New insights into pain mechanisms through the study of genes associated with monogenic pain disorders

• Main Author: Matsuyama, Ayako
• Published: University College London (University of London) 2017
• Subjects: 610
• Online Access: https://ethos.bl.uk/OrderDetails.do?uin=uk.bl.ethos.747139

Pain is an intrinsic mechanism that promotes our survival by helping us to avoid injury. However, chronic pain remains a significant clinical burden and remains poorly treated. The development of new analgesic drugs may significantly improve quality of life for chronic pain patients. This thesis investigates the mechanisms of pain sensation and also suggests some novel analgesic drug targets by using molecular, genetic, and transgenic approaches. Firstly, a novel function of sodium channel Nav1.7 is explored. Microarray data showed that gene expression profiles are dramatically altered in dorsal root ganglia from Nav1.7 null mice. These changes were confirmed by real-time qRT-PCR. Altered expression of preproenkephalin (Penk) and carcinoembryonic antigen-related cell adhesion molecule 10 (Ceacam10) may contribute to the pain insensitive phenotype seen in Nav1.7 nulls. The gene expression changes were further explored using in vitro cell based assays, showing a potential role of sodium ions in controlling transcription of Penk. Secondly, we study a family with six members affected with a pain insensitive phenotype characterized by multiple painless bone fractures and frequent painless lesions caused by burning stimuli. A novel point mutation in ZFHX2, encoding a putative transcription factor expressed in small diameter sensory neurons, was identified.

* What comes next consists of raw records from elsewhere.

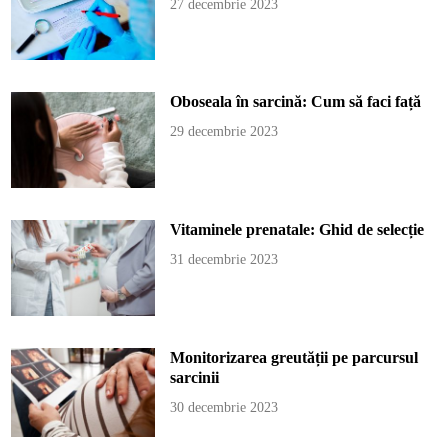
27 decembrie 2023
Oboseala în sarcină: Cum să faci față
29 decembrie 2023
Vitaminele prenatale: Ghid de selecție
31 decembrie 2023
Monitorizarea greutății pe parcursul
sarcinii
30 decembrie 2023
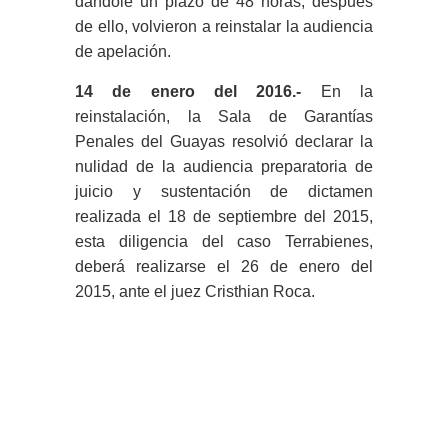
dándole un plazo de 48 horas, después
de ello, volvieron a reinstalar la audiencia
de apelación.
14 de enero del 2016.-
En la
reinstalación, la Sala de Garantías
Penales del Guayas resolvió declarar la
nulidad de la audiencia preparatoria de
juicio y sustentación de dictamen
realizada el 18 de septiembre del 2015,
esta diligencia del caso Terrabienes,
deberá realizarse el 26 de enero del
2015, ante el juez Cristhian Roca.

By analysing Zfhx2 knockout and BAC transgenic mice bearing the orthologous mutation, we confirm that ZFHX2 is crucial for normal pain perception. We study how the mutation disrupts ZFHX2 function, resulting in altered downstream expression of pain-related genes. Thirdly, a patient with small fibre neuropathy and erythromelalgia-like symptoms was genetically analysed. Using exome sequencing and detailed bioinformatics analyses, I have shortlisted three missense mutations in the genes CWC22, TMEM8B and ATL3 that are potentially pathogenic. By studying genes mutated in families with rare inherited pain disorders, this thesis broadens our understanding of pain sensation and highlights new routes to develop better analgesic drugs.